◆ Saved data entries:
'''
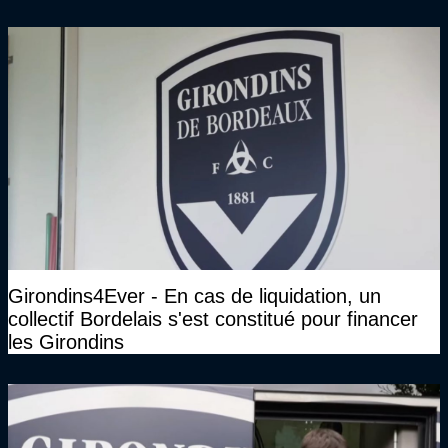
Girondins4Ever - En cas de liquidation, un
collectif Bordelais s'est constitué pour financer
les Girondins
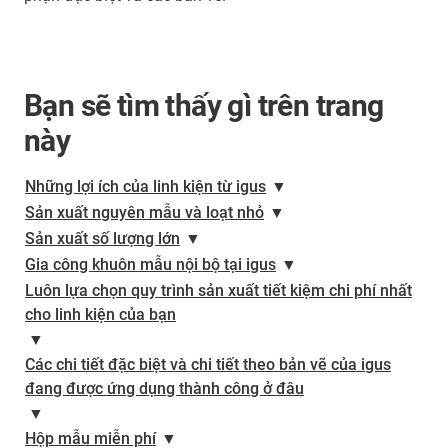
Bạn sẽ tìm thấy gì trên trang
này
Những lợi ích của linh kiện từ igus
▼
Sản xuất nguyên mẫu và loạt nhỏ
▼
Sản xuất số lượng lớn
▼
Gia công khuôn mẫu nội bộ tại igus
▼
Luôn lựa chọn quy trình sản xuất tiết kiệm chi phí nhất
cho linh kiện của bạn
▼
Các chi tiết đặc biệt và chi tiết theo bản vẽ của igus
đang được ứng dụng thành công ở đâu
▼
Hộp mẫu miễn phí
▼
'''
◆ Exercise details: Word for word, restate each line above, minus its pictures.

◆ Finished task:
Girondins4Ever - En cas de liquidation, un
collectif Bordelais s'est constitué pour financer
les Girondins
Bạn sẽ tìm thấy gì trên trang
này
Những lợi ích của linh kiện từ igus
▼
Sản xuất nguyên mẫu và loạt nhỏ
▼
Sản xuất số lượng lớn
▼
Gia công khuôn mẫu nội bộ tại igus
▼
Luôn lựa chọn quy trình sản xuất tiết kiệm chi phí nhất
cho linh kiện của bạn
▼
Các chi tiết đặc biệt và chi tiết theo bản vẽ của igus
đang được ứng dụng thành công ở đâu
▼
Hộp mẫu miễn phí
▼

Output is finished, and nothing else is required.